Mental strength is the ability to control your mind instead of being controlled by it.

For example:

  • Mental toughness is what allows you to avoid spirals of self-criticism and shame and instead focus on things that are less harmful, like the conversation you’re having with your son or the report you’re supposed to write.
  • You are able to resist the urge to respond impulsively to your spouse’s sarcastic comment by either saying nothing or assertively stating that you do not appreciate the sarcasm.

Obviously, there are aspects of your mind that you cannot control, such as whether a particular memory comes to mind. or whether you are afraid of being nearly struck by a car.

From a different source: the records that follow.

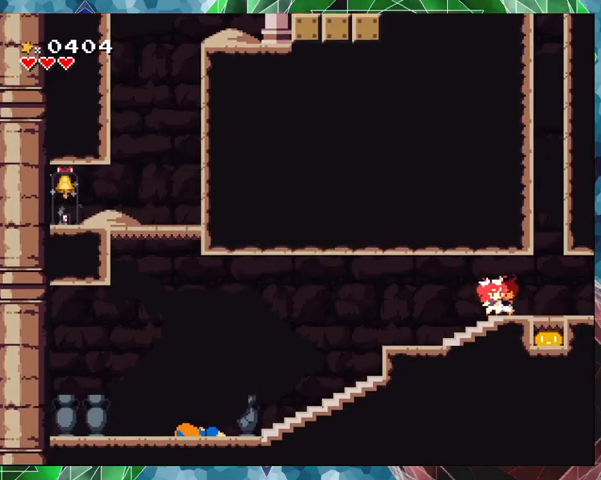
{"buttons": ["DPAD_RIGHT"], "events": []}
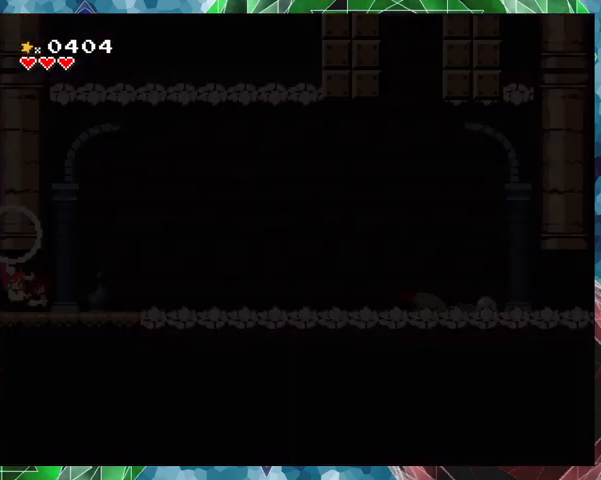
{"buttons": [], "events": [[200, "DPAD_RIGHT", "up"]]}
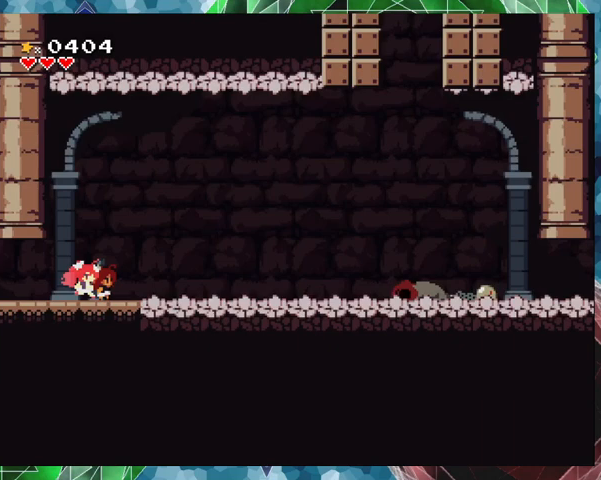
{"buttons": [], "events": []}
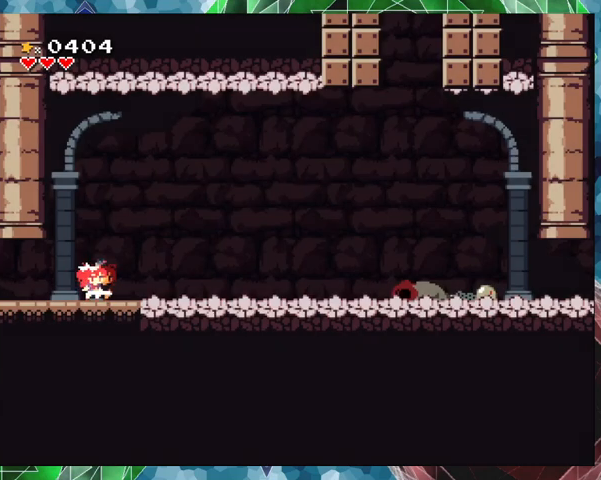
{"buttons": [], "events": []}
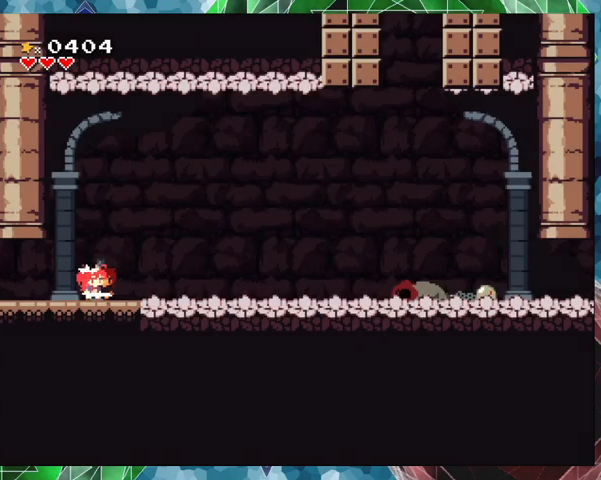
{"buttons": ["DPAD_RIGHT"], "events": [[267, "DPAD_RIGHT", "down"], [367, "DPAD_UP", "down"], [400, "DPAD_UP", "up"]]}
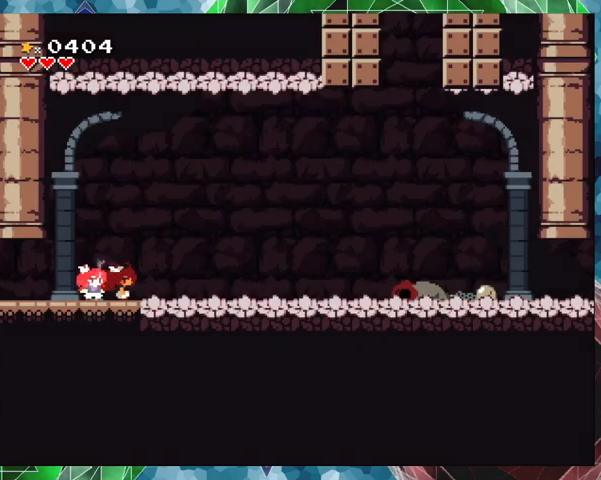
{"buttons": ["DPAD_RIGHT"], "events": []}
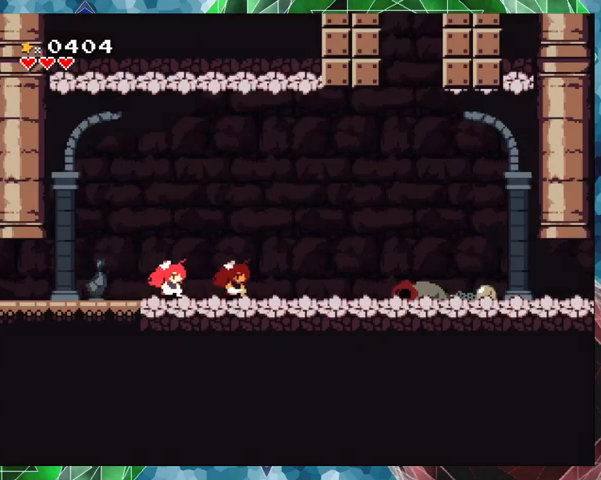
{"buttons": ["DPAD_RIGHT"], "events": []}
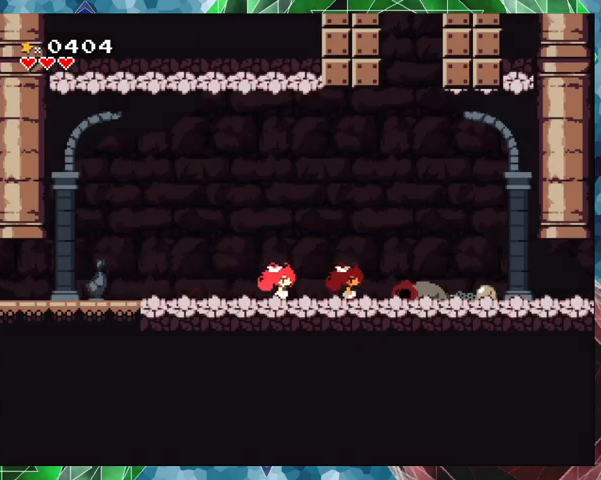
{"buttons": ["DPAD_RIGHT"], "events": []}
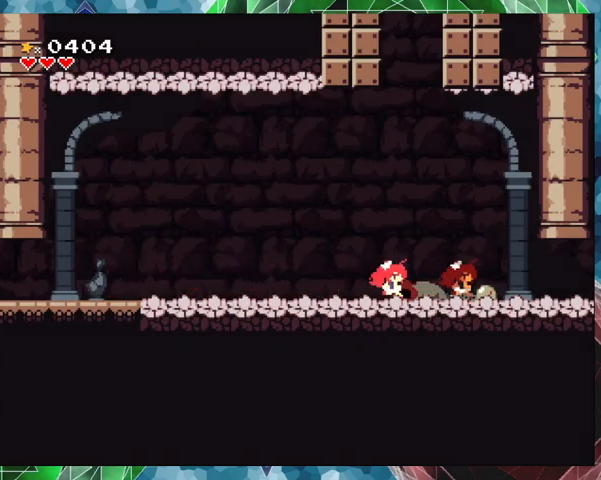
{"buttons": ["DPAD_RIGHT"], "events": []}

Therefore, just because you have developed mental strength does not mean that you will be able to have complete control over everything that transpires between your ears.

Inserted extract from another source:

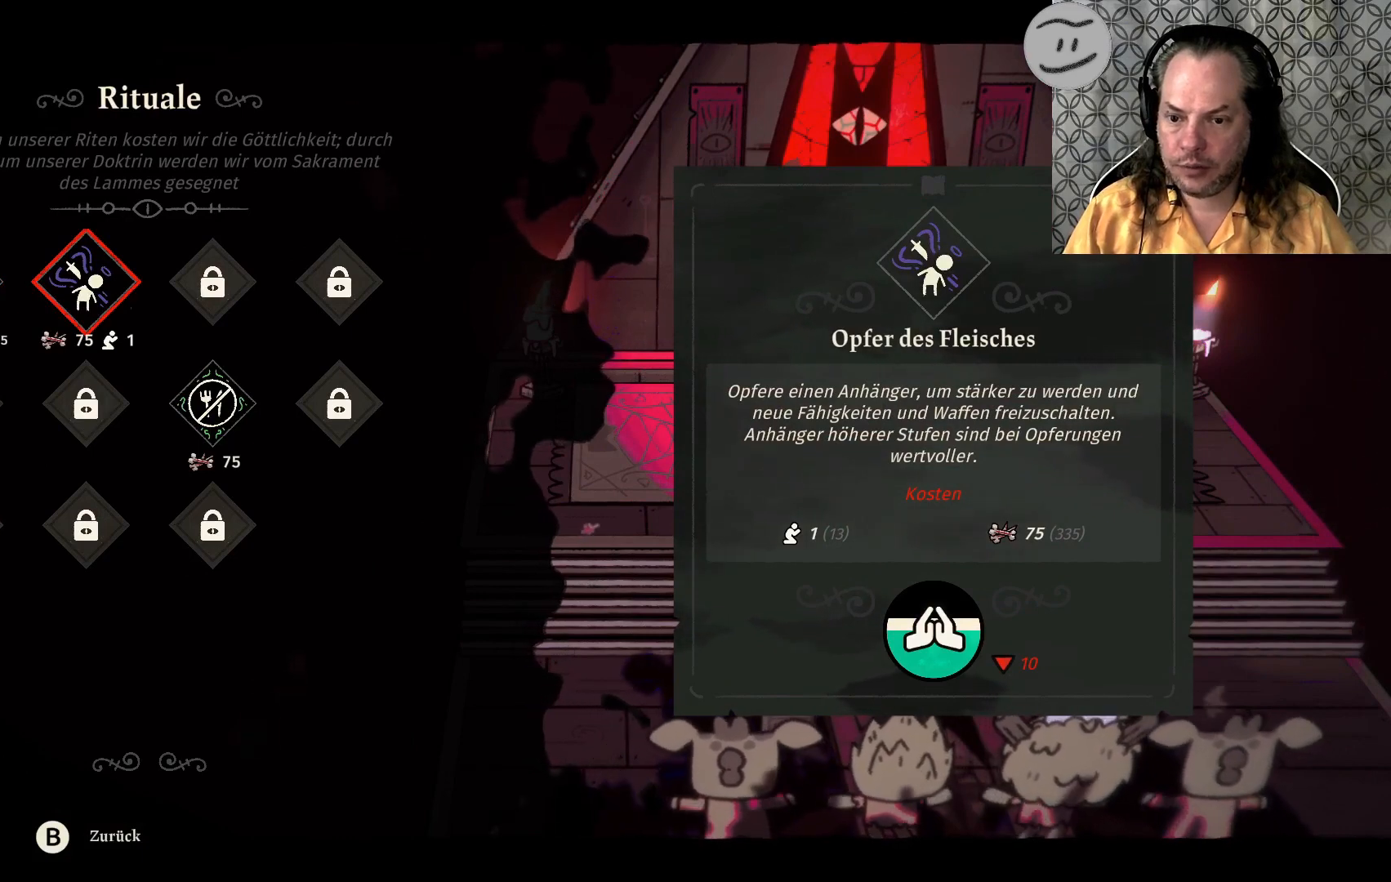
Gameplay with a controller (PlayStation layout); each line is a JSON object with the inputs held at the frame after it. "events" lists button and stick changes between this image and that frame as [ms after this image, input, new state], when the widget could be followed in between.
{"buttons": [], "left_stick": "center", "right_stick": "center", "events": []}
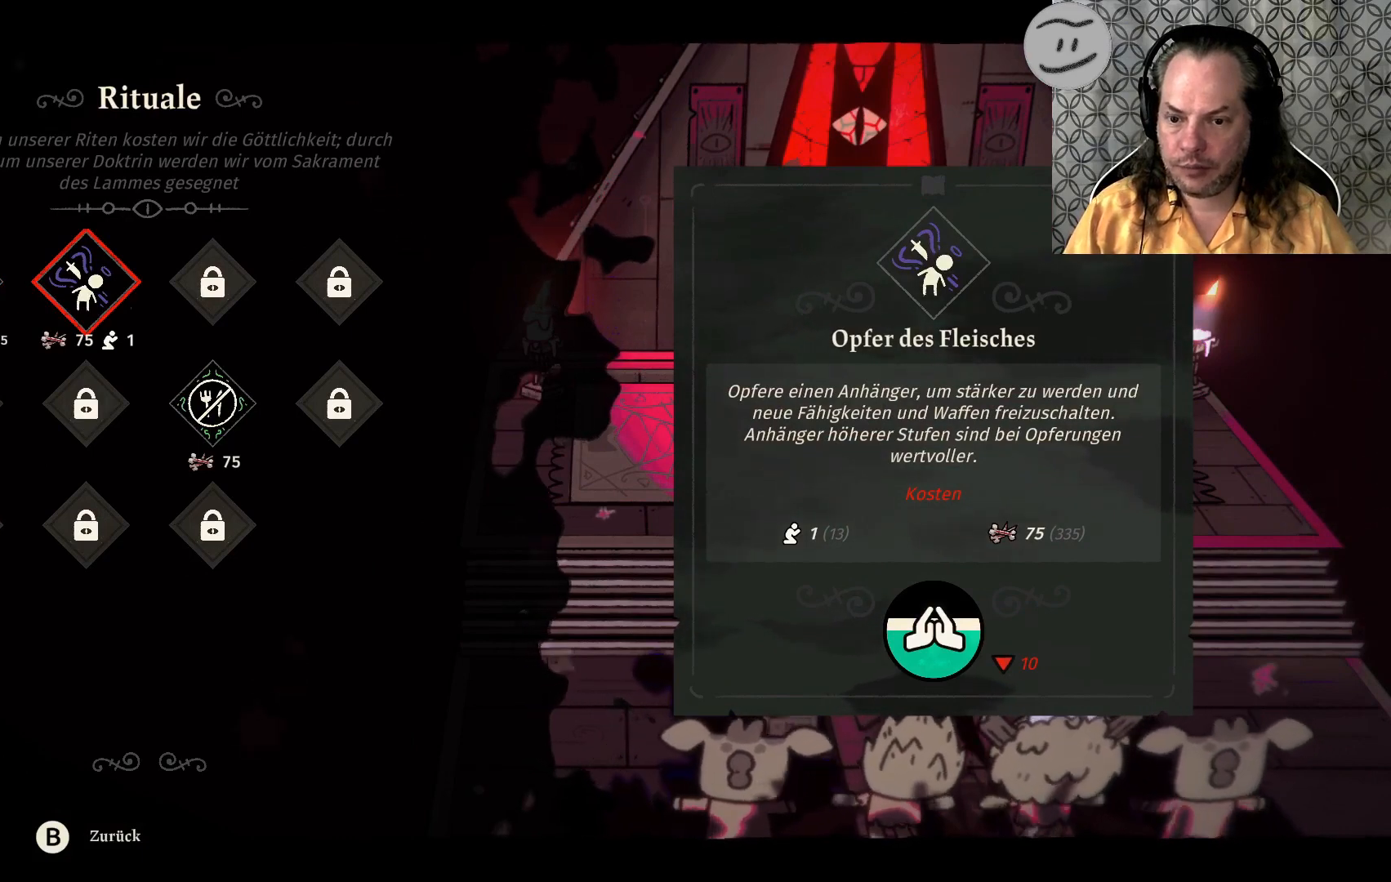
{"buttons": [], "left_stick": "center", "right_stick": "center", "events": []}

Mental toughness means knowing what aspects of your mind you can control and doing them well when it matters.

For example:

  • You will be unable to control whether an irregular concern jumps into your psyche. However, you can decide whether you will continue to worry about it.
  • You have no control over what someone says to you that is insensitive. However, you have some control over what you say accordingly.

One of the many advantages of increasing your mental toughness is that it is one of the best ways to improve your emotional well-being….

  • Learning how to control your mental patterns of worry is the only way to reduce your anxiety over time.
  • When you learn to control your mental patterns of rumination, you will be able to control your anger issues.
  • Without learning how to control your mental pattern of self-criticism, it is difficult to break the cycle of low self-esteem.

To put it another way, you must train yourself to be mentally strong if you want to be emotionally resilient.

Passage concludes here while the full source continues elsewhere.